问一个关于建立二叉树的问题
程序是挺长的,呵呵!麻烦帮帮忙 我想问:
假如输入five,six,two三个单词
问tree函数每次返回的P是指向那里的?
define maxword 20
mian()
{struct tnode *root,*tree();
char *t;
root=null;
while((t=getword())!=NULL)
root=tree(root,t);
treeprint(root);
}
char *getword()
{char *p;
if((p=malloc(maxword+1))==NULL)
{printf( "out of memory\n ");
return(NULL);}
scanf( "%maxwords ",p);
if(strlen(p)==0)return(NULL);
return(p);
}
struct tnode *tree(p,w)
struct tnode *p;
char *w;
{struct tnode *talloc();
int cound;
if(p==NULL)
{p==talloc();
p-> word=w;
p-> count=1;
p-> left=p-> right=NULL;}
else if((cound=strcmp(w,p-> word))==0)
p-> count++;
else if(cound <0)
p-> left=tree(p-> left,w);
else
p-> right=tree(p-> right,w);
return(p);}
treeprint(p)
struct tnode *p;
{if(p!=NULL)
{treeprint(p-> left);
print( "%4d%s\n ",p-> count,p-> word);
treeprint(p-> ringht);}
}
struct tnode *talloc()
{return((struct tnode *)malloc(sizeof(struct tnode)));
}
[解决办法]
楼主也看的吉林大学那个教程吧
这道题我也做了,不过没调通,请前辈帮忙看看。
//生成一棵二叉树,比较单词出现的次数
//c++ java Fortran basic Foxbase
#include <stdio.h>
#include <stdlib.h>
#include <string.h>
#define MAXWORD 20
struct tnode{
char *word; //指向一个单词
int count; //访问次数
struct tnode *left; //左孩子
struct tnode *right; //右孩子
};
char *GetWord()
{
char *p;
if((p=(char*)malloc(MAXWORD+1))==NULL) {printf( "Out of memory!\n ");return(NULL);}
scanf( "%s ",p);
if(strlen(p)==0) return(NULL);
return p;
}
struct tnode *tree(struct tnode *pp,char *w)

- - -

■ 要做的事:
(1) 下列说法与这段关于建立二叉树的帖子是否相符？逐条答“是”或“否”，并原样引出起决定作用的字句。(a) 提问者假设输入的三个单词是five、six和two。(b) 回帖者说自己已经把程序调通了。(c) 回帖里的代码把MAXWORD定义为20。
(2) 请照抄这段关于建立二叉树的帖子中以含有“问一个关于建立二叉树的问题”的字句开头、到“while((t=getword())!=NULL)”为止的部分。
接下来这些行取自另一来源。

- - -

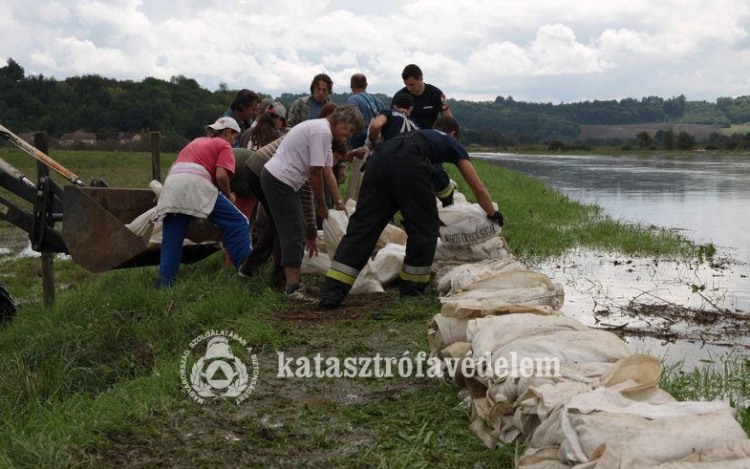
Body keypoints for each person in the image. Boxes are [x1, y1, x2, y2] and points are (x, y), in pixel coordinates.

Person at [318, 117, 504, 309]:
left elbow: (437, 176)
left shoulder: (419, 135)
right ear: (454, 135)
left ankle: (332, 291)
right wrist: (492, 213)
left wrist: (447, 197)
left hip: (377, 163)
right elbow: (478, 187)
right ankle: (411, 288)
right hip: (408, 166)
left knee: (363, 228)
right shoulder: (452, 145)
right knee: (424, 228)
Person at [260, 105, 364, 298]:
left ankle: (290, 282)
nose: (348, 136)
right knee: (294, 231)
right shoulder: (321, 132)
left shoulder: (323, 131)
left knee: (291, 229)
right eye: (349, 130)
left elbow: (326, 170)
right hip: (279, 180)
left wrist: (338, 201)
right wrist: (322, 206)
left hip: (281, 180)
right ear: (341, 121)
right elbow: (315, 173)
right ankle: (292, 288)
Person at [154, 117, 251, 288]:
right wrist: (228, 195)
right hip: (196, 184)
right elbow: (221, 176)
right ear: (227, 132)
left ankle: (164, 286)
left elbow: (171, 169)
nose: (233, 140)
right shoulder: (223, 145)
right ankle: (246, 272)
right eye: (233, 136)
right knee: (238, 222)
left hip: (172, 186)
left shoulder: (195, 142)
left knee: (172, 240)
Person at [391, 64, 452, 130]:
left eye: (412, 84)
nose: (409, 88)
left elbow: (449, 120)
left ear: (421, 79)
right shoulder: (399, 96)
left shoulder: (437, 94)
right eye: (406, 84)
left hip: (429, 136)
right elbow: (391, 119)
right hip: (407, 136)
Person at [346, 73, 385, 149]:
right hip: (378, 142)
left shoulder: (353, 100)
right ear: (366, 85)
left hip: (361, 143)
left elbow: (351, 121)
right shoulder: (378, 101)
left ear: (351, 86)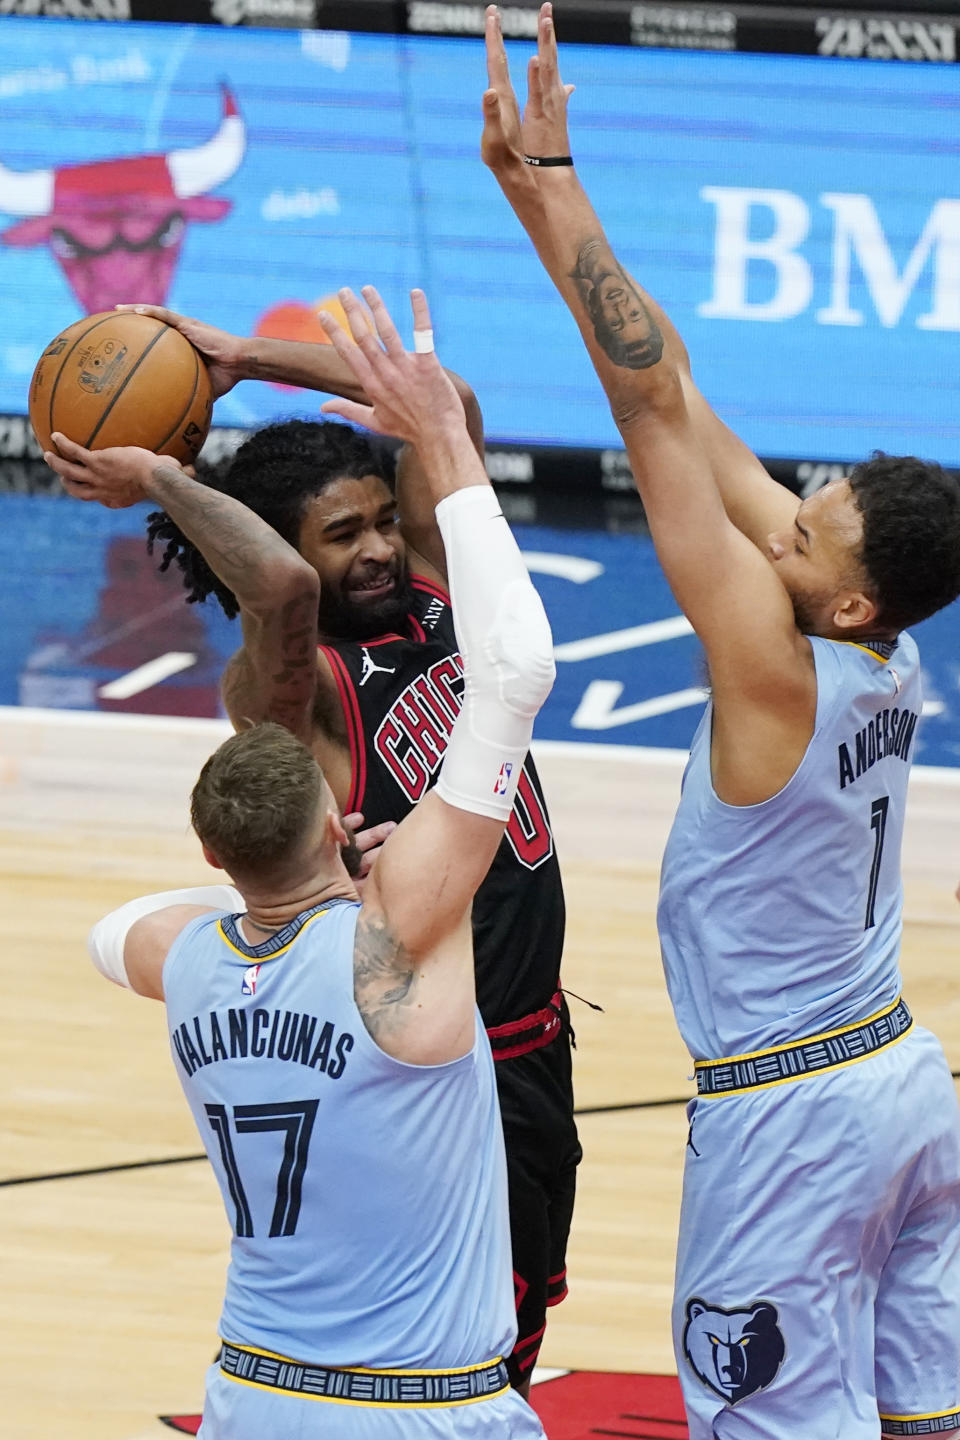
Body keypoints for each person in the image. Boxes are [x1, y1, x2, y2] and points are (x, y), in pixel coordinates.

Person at [480, 6, 960, 1439]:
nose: (780, 533)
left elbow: (644, 413)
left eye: (804, 538)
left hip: (793, 1119)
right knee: (924, 1412)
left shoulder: (774, 668)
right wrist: (534, 191)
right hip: (900, 1085)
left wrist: (556, 182)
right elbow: (684, 392)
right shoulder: (890, 659)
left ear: (851, 598)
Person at [48, 298, 579, 1395]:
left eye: (383, 519)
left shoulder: (436, 587)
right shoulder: (291, 692)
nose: (381, 546)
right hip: (426, 1057)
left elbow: (452, 412)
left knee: (516, 1330)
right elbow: (280, 588)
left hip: (533, 1033)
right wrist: (159, 479)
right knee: (464, 1349)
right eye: (347, 533)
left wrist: (243, 358)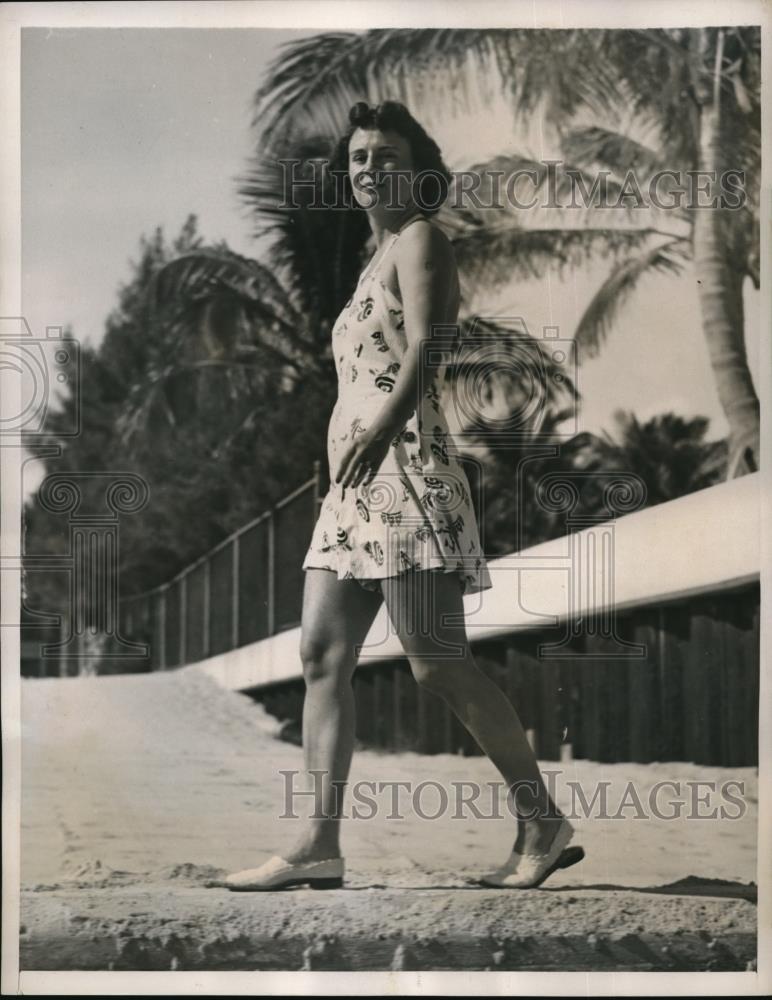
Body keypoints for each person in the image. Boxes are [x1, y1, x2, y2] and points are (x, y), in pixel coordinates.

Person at [224, 101, 582, 892]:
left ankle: (543, 819)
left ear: (419, 168)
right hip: (355, 492)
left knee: (438, 665)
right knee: (321, 656)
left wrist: (380, 435)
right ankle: (319, 845)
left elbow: (432, 345)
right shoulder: (372, 256)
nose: (369, 170)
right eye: (357, 159)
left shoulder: (421, 239)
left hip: (408, 473)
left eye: (385, 156)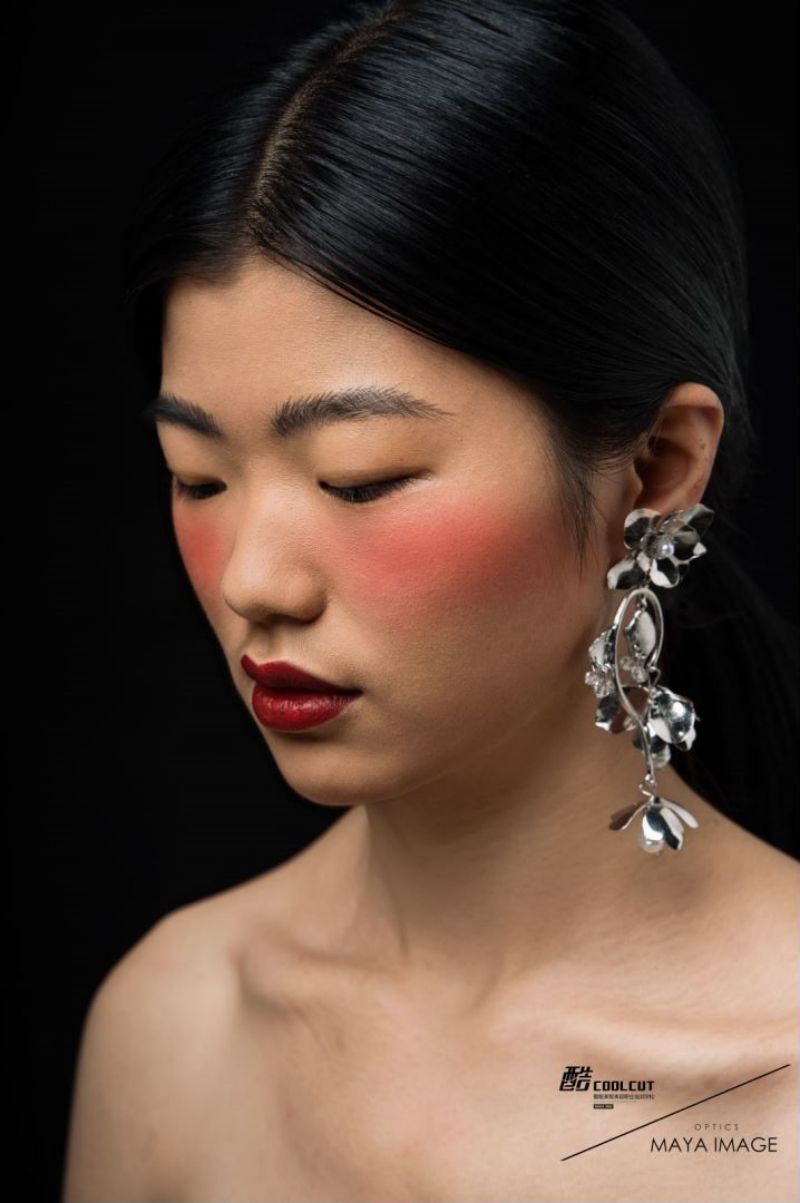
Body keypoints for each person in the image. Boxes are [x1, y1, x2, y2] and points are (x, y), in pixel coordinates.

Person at [63, 1, 799, 1199]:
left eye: (358, 479)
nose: (254, 582)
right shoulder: (179, 1023)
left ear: (656, 468)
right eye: (197, 477)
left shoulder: (772, 1087)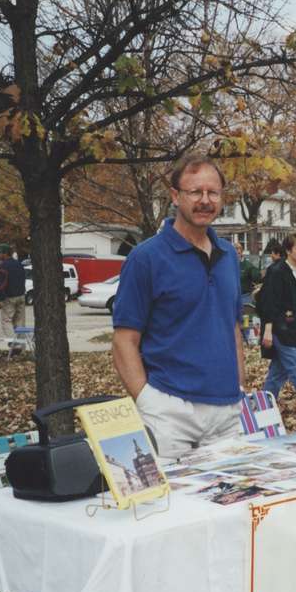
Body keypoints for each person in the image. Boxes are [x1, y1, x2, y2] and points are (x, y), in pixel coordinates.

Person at [112, 153, 245, 459]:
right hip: (170, 413)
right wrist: (148, 401)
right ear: (175, 196)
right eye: (195, 192)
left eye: (213, 193)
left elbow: (233, 327)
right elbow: (124, 341)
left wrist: (238, 385)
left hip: (226, 413)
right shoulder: (146, 258)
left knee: (228, 492)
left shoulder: (229, 256)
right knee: (171, 492)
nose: (205, 201)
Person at [258, 233, 296, 421]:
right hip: (281, 330)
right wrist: (268, 331)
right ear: (288, 251)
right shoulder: (277, 271)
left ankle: (261, 408)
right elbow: (268, 302)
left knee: (278, 373)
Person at [0, 244, 26, 337]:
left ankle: (13, 343)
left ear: (4, 253)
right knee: (20, 321)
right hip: (21, 296)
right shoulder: (19, 264)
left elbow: (1, 284)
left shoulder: (4, 266)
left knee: (6, 321)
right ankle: (20, 343)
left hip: (9, 298)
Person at [234, 241, 261, 307]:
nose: (237, 251)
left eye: (239, 249)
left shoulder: (248, 265)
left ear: (242, 251)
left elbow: (257, 277)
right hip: (232, 297)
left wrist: (257, 273)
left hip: (245, 297)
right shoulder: (229, 264)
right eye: (235, 249)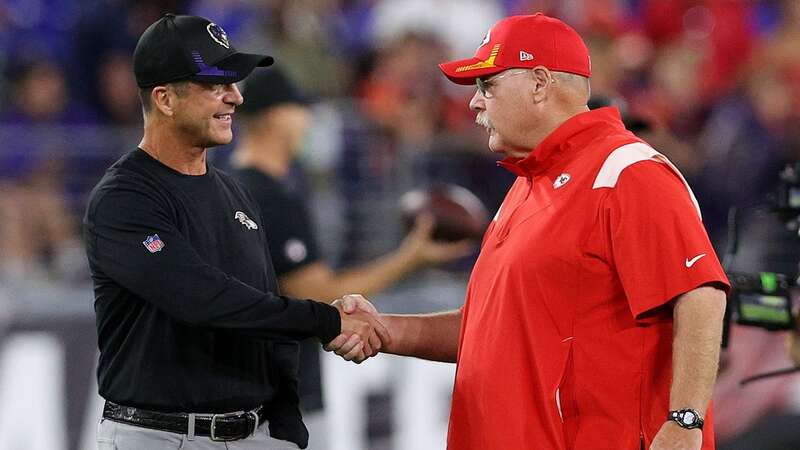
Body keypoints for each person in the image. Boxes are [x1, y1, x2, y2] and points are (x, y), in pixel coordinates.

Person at [329, 13, 729, 450]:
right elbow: (492, 330)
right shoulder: (527, 184)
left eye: (488, 85)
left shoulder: (626, 173)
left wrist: (684, 421)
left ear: (540, 83)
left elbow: (699, 294)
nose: (474, 103)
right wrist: (385, 328)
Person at [83, 14, 388, 450]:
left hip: (254, 433)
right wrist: (326, 319)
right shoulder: (124, 198)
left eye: (235, 84)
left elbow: (259, 311)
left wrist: (285, 426)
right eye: (216, 85)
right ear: (165, 99)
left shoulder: (236, 194)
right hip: (158, 437)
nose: (237, 97)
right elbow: (204, 299)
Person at [230, 67, 474, 449]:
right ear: (276, 116)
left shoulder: (225, 186)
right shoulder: (271, 196)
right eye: (300, 110)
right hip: (280, 402)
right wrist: (411, 257)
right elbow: (315, 295)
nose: (308, 122)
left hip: (245, 393)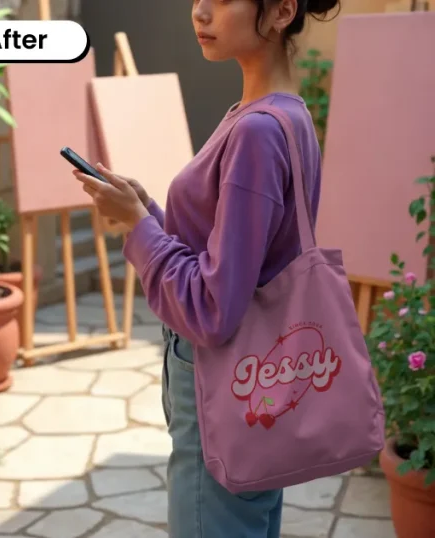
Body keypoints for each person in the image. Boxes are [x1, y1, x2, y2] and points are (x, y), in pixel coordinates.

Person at [74, 0, 340, 536]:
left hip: (224, 382)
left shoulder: (256, 132)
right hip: (264, 377)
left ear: (282, 10)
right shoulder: (286, 116)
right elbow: (236, 258)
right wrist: (146, 213)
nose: (199, 12)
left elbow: (213, 308)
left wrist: (136, 227)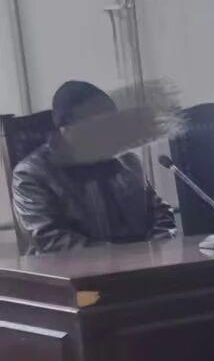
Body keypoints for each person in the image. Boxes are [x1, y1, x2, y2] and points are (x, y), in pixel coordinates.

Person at [10, 80, 176, 253]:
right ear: (65, 129)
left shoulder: (128, 162)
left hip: (140, 264)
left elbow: (161, 213)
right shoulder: (31, 173)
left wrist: (155, 246)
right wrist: (121, 257)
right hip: (76, 268)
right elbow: (49, 238)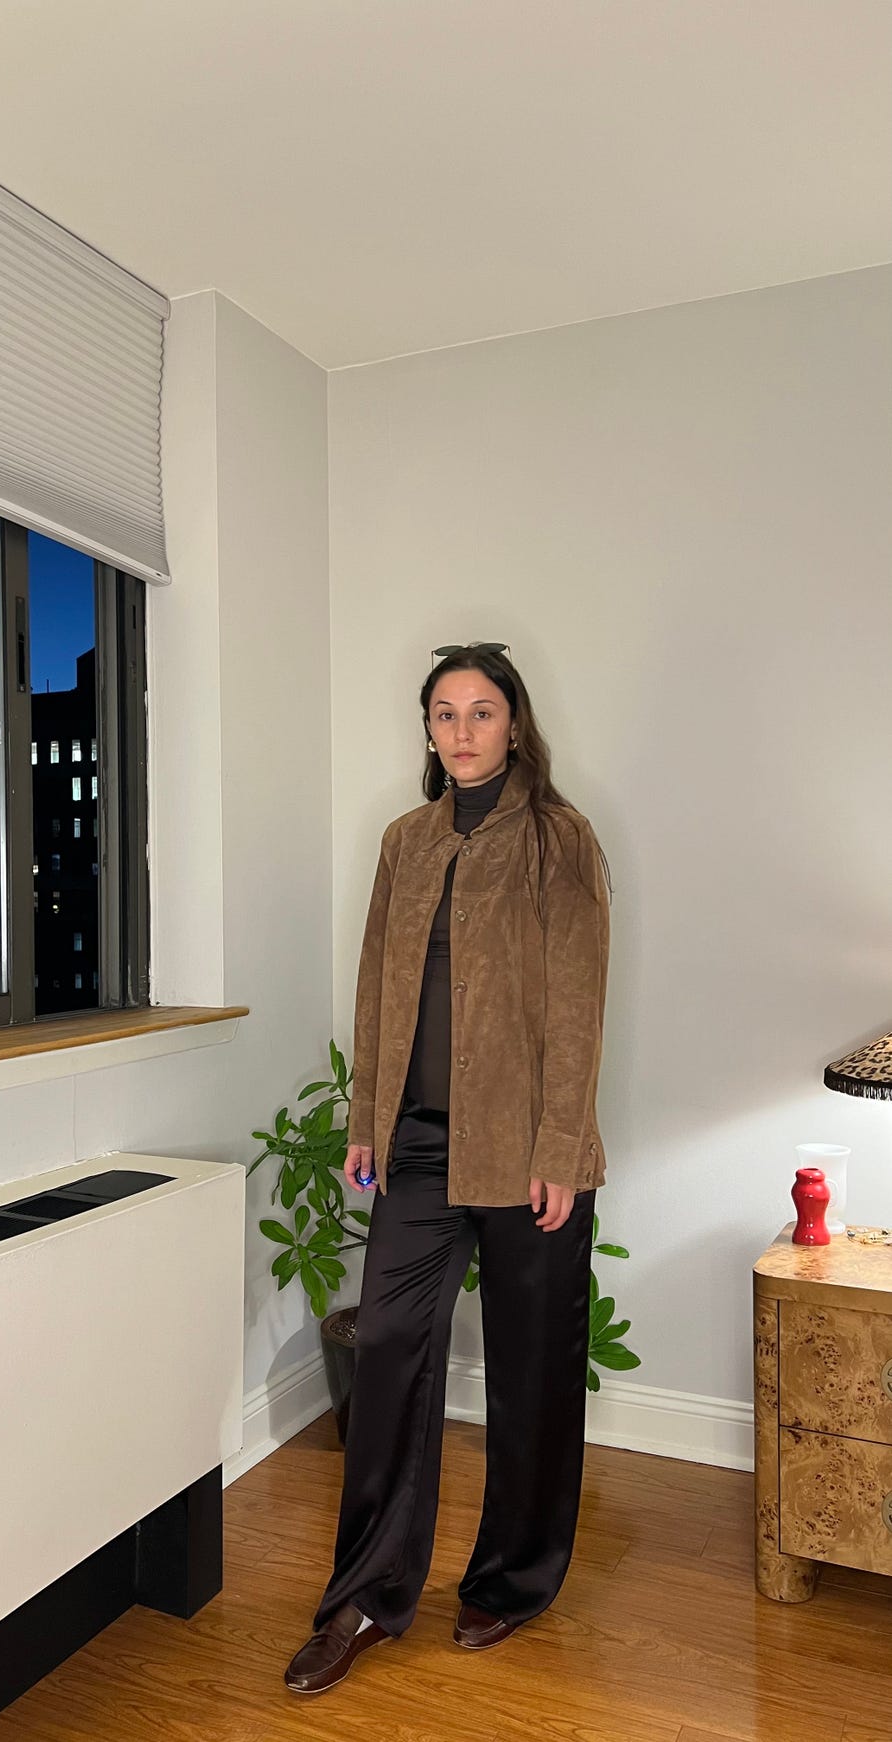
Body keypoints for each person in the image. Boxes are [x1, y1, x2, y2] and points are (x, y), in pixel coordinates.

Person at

- - -

■ 参考答案:
(1)
(a) 是。“假如输入five,six,two三个单词”
(b) 否。“这道题我也做了,不过没调通”
(c) 是。“#define MAXWORD 20”

(2)
问一个关于建立二叉树的问题
程序是挺长的,呵呵!麻烦帮帮忙 我想问:
假如输入five,six,two三个单词
问tree函数每次返回的P是指向那里的?
define maxword 20
mian()
{struct tnode *root,*tree();
char *t;
root=null;
while((t=getword())!=NULL)